BookmarkSubscribeRSS Feed
🔒 This topic is solved and locked. Need further help from the community? Please sign in and ask a new question.
indox
Obsidian | Level 7

Hello,

 

I would like to compare multiple character variable values let say c1,c2,c3 and c4

the result should be 1 if all the values are not equal.

The result should'nt be 1 if one of the variable is empty.

 

Thanks for the help!

1 ACCEPTED SOLUTION

Accepted Solutions
mkeintz
PROC Star

OK, so a blank is not meant to establish an inequality.  Then:

 

data want (drop=i word);

  set have;
  array c{4} $ c1-c4;

  word=scan(catx(' ',of c{*}),1);

  result='same';
  do I=1 to dim(c) while (result='same');
    if NOT(c{i}=word or c{i}='') then result='diff';
  end;

run;

This strategy here is the same as my previous submission.  Default result to 'same' until proven otherwise.

 

--------------------------
The hash OUTPUT method will overwrite a SAS data set, but not append. That can be costly. Consider voting for Add a HASH object method which would append a hash object to an existing SAS data set

Would enabling PROC SORT to simultaneously output multiple datasets be useful? Then vote for
Allow PROC SORT to output multiple datasets

--------------------------

View solution in original post

11 REPLIES 11
mkeintz
PROC Star

Show us what you have tried so far.  Then we can help you help yourself.
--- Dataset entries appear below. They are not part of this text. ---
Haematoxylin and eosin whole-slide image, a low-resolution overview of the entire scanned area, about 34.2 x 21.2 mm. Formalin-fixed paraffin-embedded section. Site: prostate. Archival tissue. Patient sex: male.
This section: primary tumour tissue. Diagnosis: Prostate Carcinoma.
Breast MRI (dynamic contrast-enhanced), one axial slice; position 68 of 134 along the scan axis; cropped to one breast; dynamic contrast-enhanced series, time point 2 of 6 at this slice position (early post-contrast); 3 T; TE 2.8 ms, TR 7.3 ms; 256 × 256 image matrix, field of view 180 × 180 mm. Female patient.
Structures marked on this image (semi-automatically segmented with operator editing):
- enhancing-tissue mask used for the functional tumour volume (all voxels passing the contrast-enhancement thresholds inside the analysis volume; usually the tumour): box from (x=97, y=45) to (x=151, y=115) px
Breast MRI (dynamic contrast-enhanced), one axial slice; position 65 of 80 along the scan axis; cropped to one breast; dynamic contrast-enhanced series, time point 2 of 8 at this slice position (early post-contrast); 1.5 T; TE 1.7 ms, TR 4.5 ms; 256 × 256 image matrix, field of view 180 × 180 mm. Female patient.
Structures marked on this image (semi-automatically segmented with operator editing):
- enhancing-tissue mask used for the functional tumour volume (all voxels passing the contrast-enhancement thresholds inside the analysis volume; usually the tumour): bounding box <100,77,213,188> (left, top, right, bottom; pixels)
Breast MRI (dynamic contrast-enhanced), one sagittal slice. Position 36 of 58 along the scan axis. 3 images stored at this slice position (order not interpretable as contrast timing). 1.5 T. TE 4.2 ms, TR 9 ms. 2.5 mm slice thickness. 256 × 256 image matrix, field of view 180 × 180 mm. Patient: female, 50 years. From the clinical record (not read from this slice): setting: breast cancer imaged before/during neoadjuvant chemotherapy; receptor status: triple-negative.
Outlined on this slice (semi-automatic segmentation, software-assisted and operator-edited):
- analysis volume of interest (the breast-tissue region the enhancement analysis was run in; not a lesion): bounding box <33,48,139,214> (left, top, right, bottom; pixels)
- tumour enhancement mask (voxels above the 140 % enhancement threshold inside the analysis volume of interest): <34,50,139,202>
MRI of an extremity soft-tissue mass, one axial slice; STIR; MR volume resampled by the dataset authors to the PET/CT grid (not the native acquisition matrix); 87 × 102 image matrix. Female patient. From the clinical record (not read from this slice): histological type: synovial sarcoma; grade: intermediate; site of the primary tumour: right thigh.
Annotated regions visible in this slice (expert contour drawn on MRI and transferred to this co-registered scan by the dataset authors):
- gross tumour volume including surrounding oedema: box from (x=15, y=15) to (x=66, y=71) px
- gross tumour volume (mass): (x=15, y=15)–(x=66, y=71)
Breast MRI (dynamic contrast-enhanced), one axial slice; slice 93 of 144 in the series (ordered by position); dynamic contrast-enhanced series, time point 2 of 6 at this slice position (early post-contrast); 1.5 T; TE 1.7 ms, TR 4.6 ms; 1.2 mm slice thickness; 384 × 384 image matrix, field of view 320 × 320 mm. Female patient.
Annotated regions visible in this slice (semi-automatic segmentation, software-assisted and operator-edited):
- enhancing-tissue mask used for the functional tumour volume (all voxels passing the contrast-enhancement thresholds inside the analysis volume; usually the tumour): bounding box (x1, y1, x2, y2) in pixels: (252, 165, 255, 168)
--------------------------
The hash OUTPUT method will overwrite a SAS data set, but not append. That can be costly. Consider voting for Add a HASH object method which would append a hash object to an existing SAS data set

Would enabling PROC SORT to simultaneously output multiple datasets be useful? Then vote for
Allow PROC SORT to output multiple datasets

--------------------------
indox
Obsidian | Level 7
data want(drop=count i);
 set have;
 array _v{*} c1 c2 c3 c4;
 count=0;
 do i=1 to dim(_v);
  count+(_v{1}=_v{i});
 end;
flag=ifc(count=dim(_v),'Same','Diff');
run;

This is what i tried so far.

mkeintz
PROC Star

Here's an approach that is coded to avoid the loop if there are missing values, and to stop stepping through the loop once a non-equality is encountered:

 

data want (drop=I);

  set have;

  array c{*} $ c1 c2 c3 c4;

  if cmiss(of c{*})=0 then result='same';
  else result='diff';

  do I=2 to dim(c) while (result='same');
    if c{i}^=c{i-1} then result='diff';
  end;

run;
--------------------------
The hash OUTPUT method will overwrite a SAS data set, but not append. That can be costly. Consider voting for Add a HASH object method which would append a hash object to an existing SAS data set

Would enabling PROC SORT to simultaneously output multiple datasets be useful? Then vote for
Allow PROC SORT to output multiple datasets

--------------------------
Reeza
Super User

So if C1=C2 then the output should be? 

Do you only have 4 or does this need to be expanded?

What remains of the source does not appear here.